二人がこの試合の時のことを回想した言葉が忘れられない。
「あれが僕の人生なんだと思います。あそこでスライダーを投げたのも、スローボールを投げたのも、僕の人生なんです。あの舞台を経験できたので、それからは、勝ちにこだわるようになりました。強くなれたっていうのは自分の中にあります。僕も小林も、プロに入る夢を果たせたので、いい経験をさせてもらったのかなと思います」(野村)

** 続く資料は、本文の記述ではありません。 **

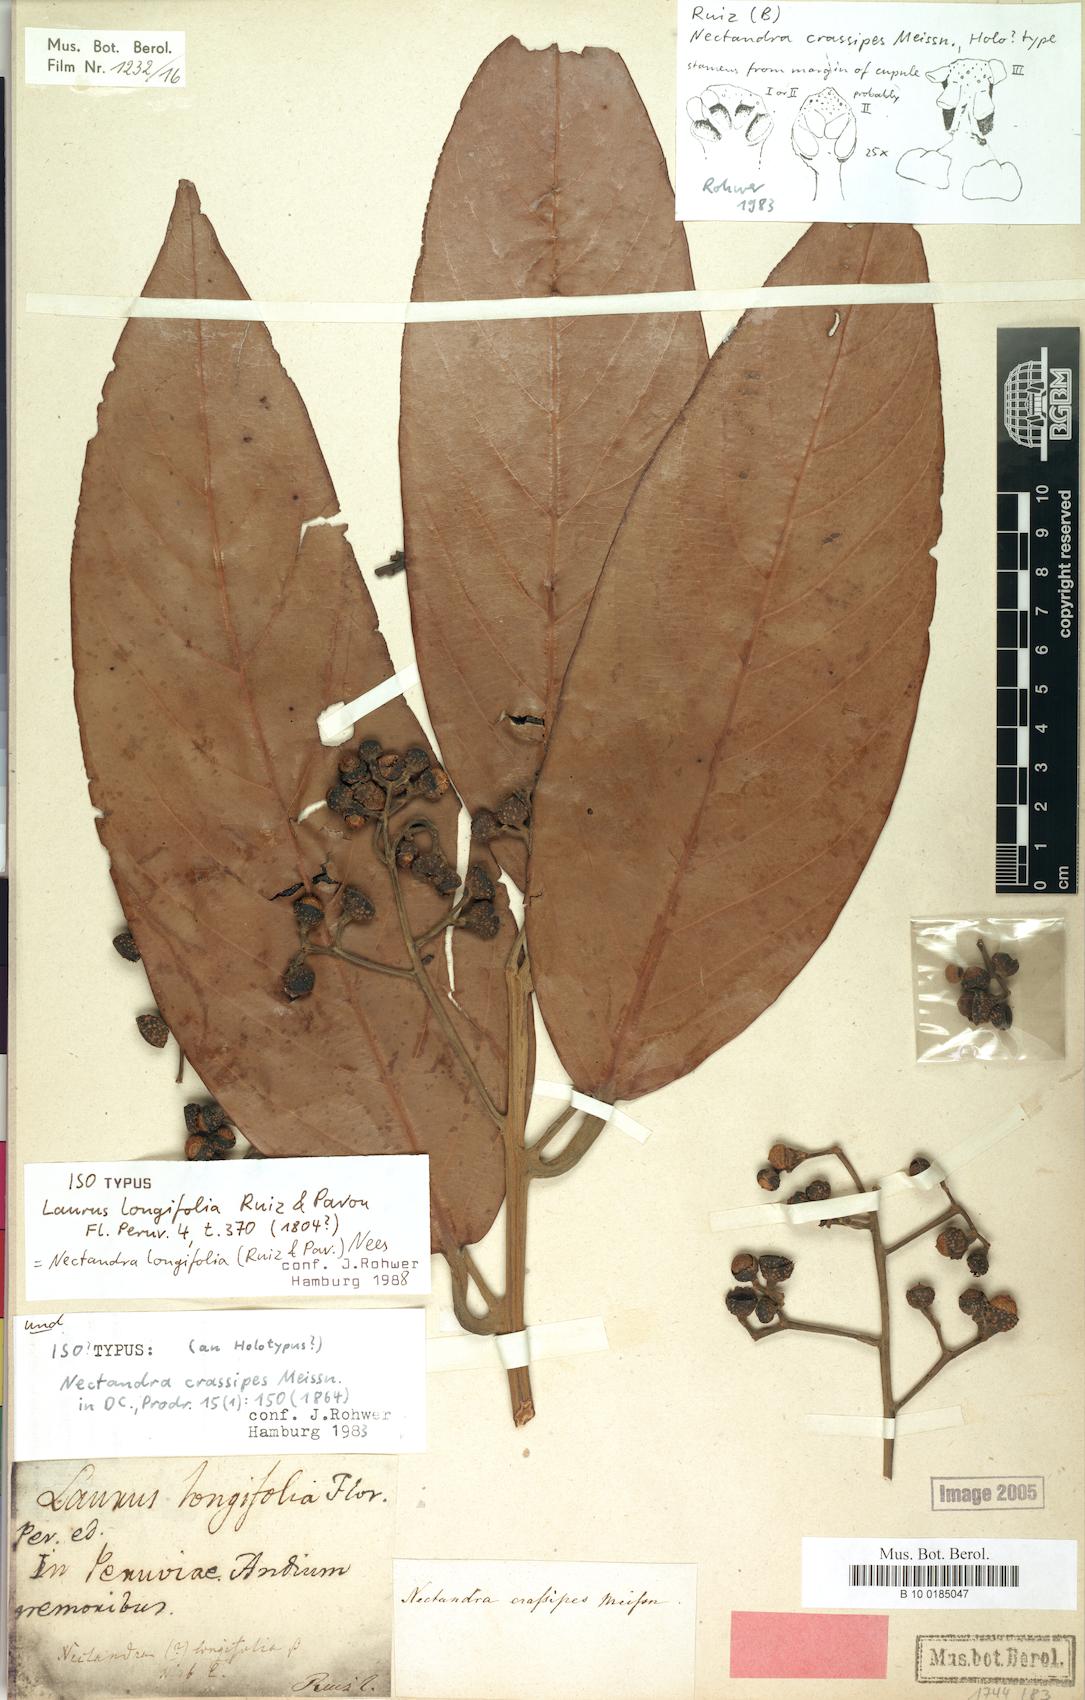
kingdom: Plantae
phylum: Tracheophyta
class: Magnoliopsida
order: Laurales
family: Lauraceae
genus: Nectandra
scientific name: Nectandra longifolia
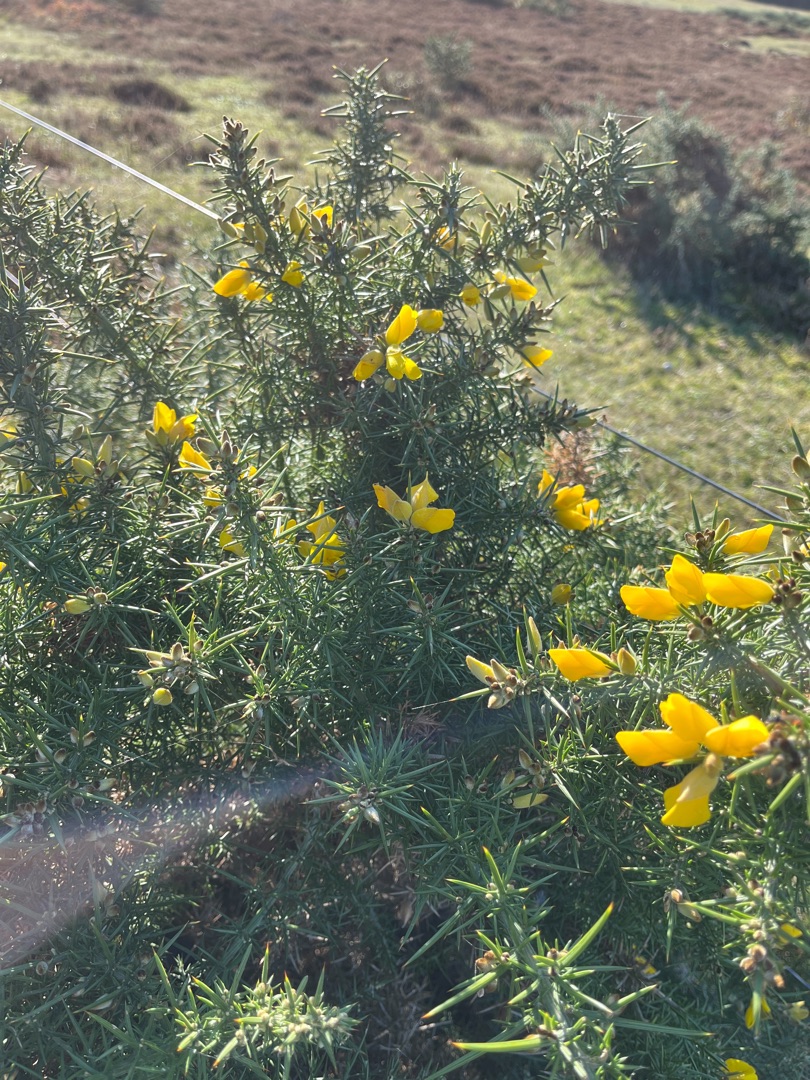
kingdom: Plantae
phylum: Tracheophyta
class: Magnoliopsida
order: Fabales
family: Fabaceae
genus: Ulex
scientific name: Ulex europaeus
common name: Tornblad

「成長していくために、必要な経験をさせてもらった特別な試合だった。あそこで優勝していたら、僕の野球人生はどうなっていたやろって時々考えるんですよ。でも、あのあと、みんなで言い合ったのはこれから先々の人生で『それぞれの日本一を目指そう』って。僕らは、佐賀北の選手たちには、できない経験をしたんだって気持ちがありました。『あそこで負けてよかった』とそう思える人生にしたい」(小林)
1球のボールで人生が変わる瞬間をみた。
ただ、それはあの1球の勝敗だけで物事を見た限りの話である。
人生は続く。
生きるヒントを得た野村、小林の二人は今、その生きざまを、示している。